Oz has gone after Democratic U.S. Senate nominee John Fetterman for his record on the state pardons board and for his record on crime as mayor of Braddock, Allegheny County. Mastriano, a state senator from Franklin County, has painted Shapiro as a soft-on-crime prosecutor who failed to intervene in the gun violence epidemic in Philadelphia.

But Robin Lloyd, managing director at Giffords, said Mastriano, who has supported legislation to allow people to carry concealed firearms without a permit, would take Pennsylvania backward. And Oz has styled himself as pro-gun while disavowing earlier support for gun control.

“It’s clear that Dr. Oz will say anything to get elected while standing for nothing,” Lloyd said.

Davis spoke about the shooting two doors down from where he grew up in McKeesport, Allegheny County, when he was 16. It inspired him to form an anti-violence group when he was in high school and later become involved in government. 

“From high school to the state House of Representatives, I’ve fought every single day to reduce gun violence. And I want to say the issue of gun violence is not just an urban problem, it is a Pennsylvania problem,” Davis, a state representative from Allegheny County, said.

He noted that on Saturday, three people, including two teens, were shot at the Kennywood amusement park in the Pittsburgh suburb of West Mifflin, part of Davis’ district.

Davis said he and Shapiro would take on not only gun violence but work to address the root causes of violence by improving access to education and good-paying jobs.

Davis said he would also work to close the loophole that allows ghost guns, which don’t require a background check and can’t be traced; require universal background checks; allow courts to order guns to be taken from people who pose a serious threat to themselves or others, and improve access to mental health care by putting counselors in school and removing barriers to telehealth.

“Our next governor will have an immense amount of power to bring people together and invest in our safety, or quite frankly, to drive us further apart and to be beholden to the gun lobby.

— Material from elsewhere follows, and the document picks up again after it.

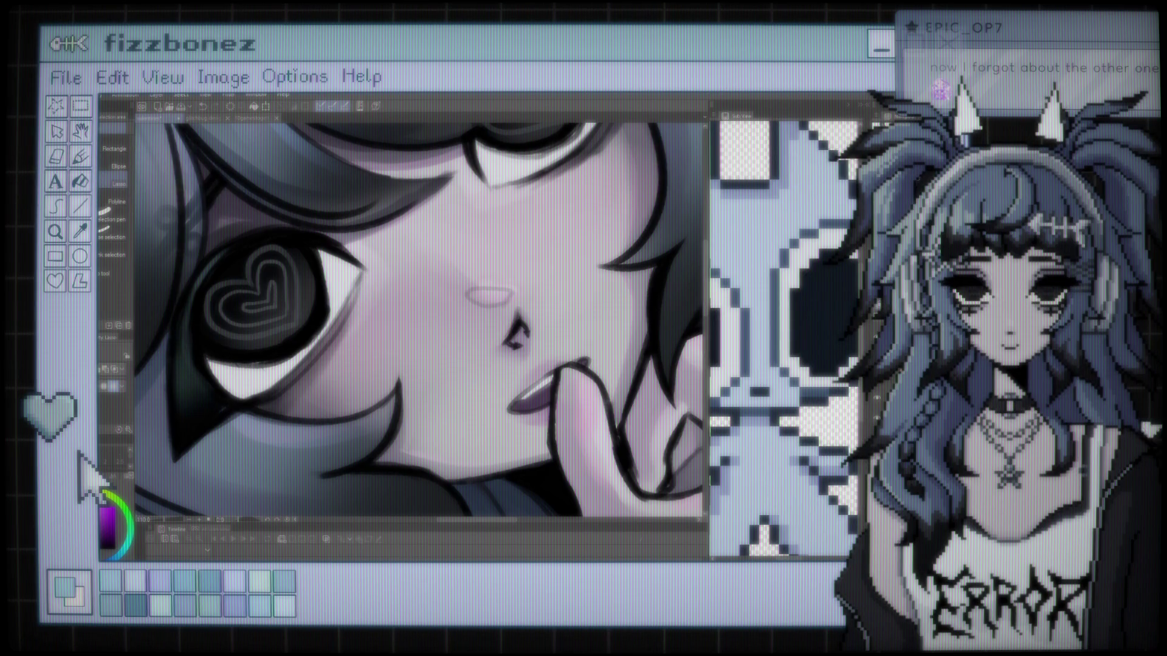
key(e)
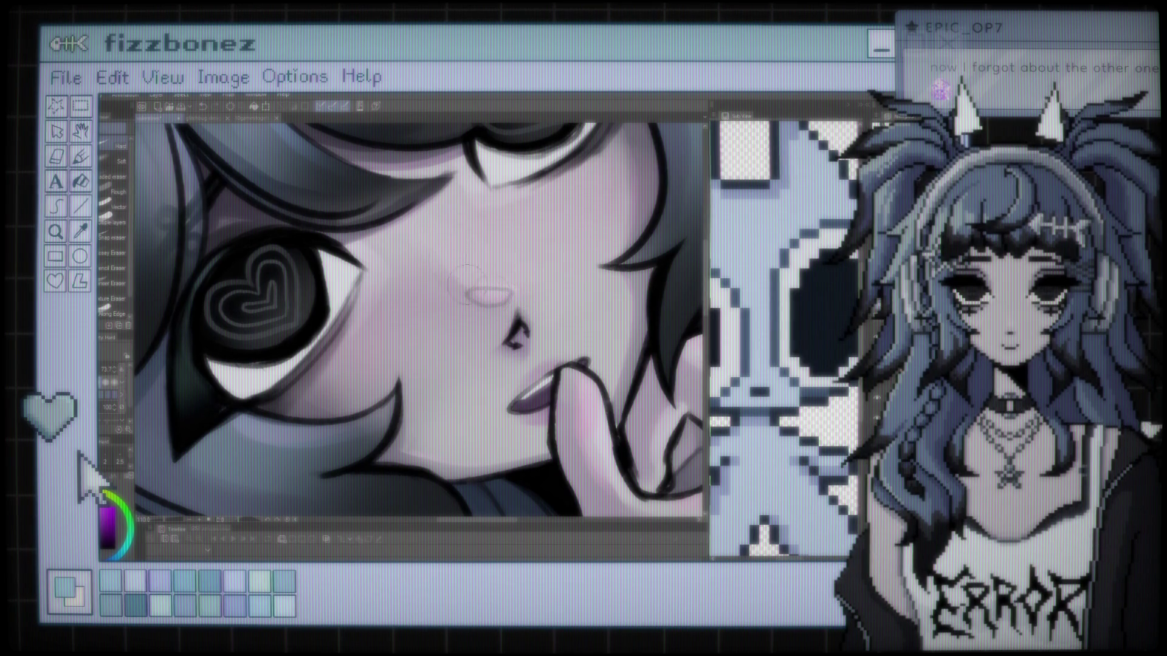
scroll(536, 281, down, 5)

The choice is clear,” Davis said.

Carol Kazeem, a Democratic candidate for the state House seat in Chester, told the crowd she has lost family members to gun violence and works as a violence interrupter in the city. While she and her colleagues have endured the risk and weathered the heartbreak of their work, they do it because every life is worth saving, Kazeem said.

But the lack of action has become deeply frustrating, Kazeem said.

“We cannot, nor we will not normalize burying our children,” Kazeem said, adding that votes for Shapiro, Davis and Scanlon would end the inaction. “We need to make sure that we elect them, because those are the individuals that will make sure that they establish gun safety culture.”


Peter Hall is a senior reporter at the Pennsylvania Capital-Star, where this story first appeared.